Whether it is mild or full-bodied, you can definitely enjoy your cigars by pairing it with a drink. It could be coffee or bourbon. For Asylum Dragons Milk, you can have the infused feeling of drinking with your cigar. It’s a very interesting and different one that stands out for its Bourbon taste. Asylum cigars have experimented with this by putting and aging them inside Bourbon barrels to create this unique taste. Suffice it to say, this one stands out from anything else out there.
Listen to the podcast here:
The Cigar Cafe Podcast 1 | Asylum Dragons Milk | CAO Moontrance
My name is Lane Oden. I’ll be your host for as long as it takes to get this right. I’m a cigar junkie, I love fine whiskey and I’m a college football fan, most notably an SEC fan. I’m pretty jazzed to be a part of this little experiment and excited to have with me my co-host and owner of Birmingham’s own Cigars & More, Harris Saunders. Harris, what’s going on?
Not too much. I’m just enjoying the beautiful weather.
I’m glad that you’ve joined me. I know that I’m definitely looking forward to testing the waters with this podcast thing. I work in technology already and I’ve got a little bit of blogging and cigar review experience, but this episode is my first podcast of any kind at all.
Mine too. I’m really excited about it. We’ve talked about doing it for a long time, talking about cigars and the lifestyle and everything that goes with it.

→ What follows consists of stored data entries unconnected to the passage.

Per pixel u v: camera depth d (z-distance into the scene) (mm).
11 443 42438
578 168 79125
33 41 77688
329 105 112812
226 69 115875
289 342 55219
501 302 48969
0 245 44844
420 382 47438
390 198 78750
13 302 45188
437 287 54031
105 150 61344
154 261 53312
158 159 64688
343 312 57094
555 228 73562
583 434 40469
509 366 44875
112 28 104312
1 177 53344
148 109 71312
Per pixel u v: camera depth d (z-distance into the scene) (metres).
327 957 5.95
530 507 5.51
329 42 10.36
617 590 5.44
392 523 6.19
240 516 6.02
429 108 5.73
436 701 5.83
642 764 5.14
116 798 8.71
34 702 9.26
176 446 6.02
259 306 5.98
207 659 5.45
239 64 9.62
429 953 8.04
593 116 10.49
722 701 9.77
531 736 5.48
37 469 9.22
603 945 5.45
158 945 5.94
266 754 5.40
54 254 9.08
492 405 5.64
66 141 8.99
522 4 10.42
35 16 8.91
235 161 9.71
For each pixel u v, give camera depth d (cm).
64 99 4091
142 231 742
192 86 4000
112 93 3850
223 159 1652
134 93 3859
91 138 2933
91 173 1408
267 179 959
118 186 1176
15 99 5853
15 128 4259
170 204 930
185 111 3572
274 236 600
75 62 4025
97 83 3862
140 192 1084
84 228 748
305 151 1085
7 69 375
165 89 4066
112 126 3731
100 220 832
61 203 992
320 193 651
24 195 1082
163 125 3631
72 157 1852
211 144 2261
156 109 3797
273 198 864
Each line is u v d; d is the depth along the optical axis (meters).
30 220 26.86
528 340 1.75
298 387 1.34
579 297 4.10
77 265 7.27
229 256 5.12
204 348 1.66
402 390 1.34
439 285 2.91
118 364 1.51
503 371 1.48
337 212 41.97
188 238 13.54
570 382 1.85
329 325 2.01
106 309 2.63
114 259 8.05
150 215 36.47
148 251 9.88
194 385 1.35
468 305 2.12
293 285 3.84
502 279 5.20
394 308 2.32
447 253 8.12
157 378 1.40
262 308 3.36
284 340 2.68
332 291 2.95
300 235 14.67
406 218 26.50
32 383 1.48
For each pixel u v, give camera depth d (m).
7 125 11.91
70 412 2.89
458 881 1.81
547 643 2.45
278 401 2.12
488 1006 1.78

Just to let everybody know, we do plan on being a fun show. We plan on talking a little bit about everything centered around smoking your favorite cigars. As Harris said, we like to refer to it as a lifestyle that revolves around enjoying life, friends and other things that you love. We hope to bring you guests that are pretty relevant in the cigar world and we may even surprise you along the way. Roll tight and welcome. Harris, so that people get to know you a little bit more, why don’t you tell us a little bit about how you got yourself mixed up in the cigar business?
Lane, I’ve been in the cigar business for nine years now. My father and I started the cigar business together about nine years ago. I was living in California at the time and decided to move back here and it was something we had always talked about doing is creating a business that’s more focused on cigars and the lifestyle and you’re having the cigar lounge and the events and everything like that. That’s how it got started. Since then, we’ve grown from there and I’ve been able to go to all of the major cigar factories in different countries and it’s been a fun ride.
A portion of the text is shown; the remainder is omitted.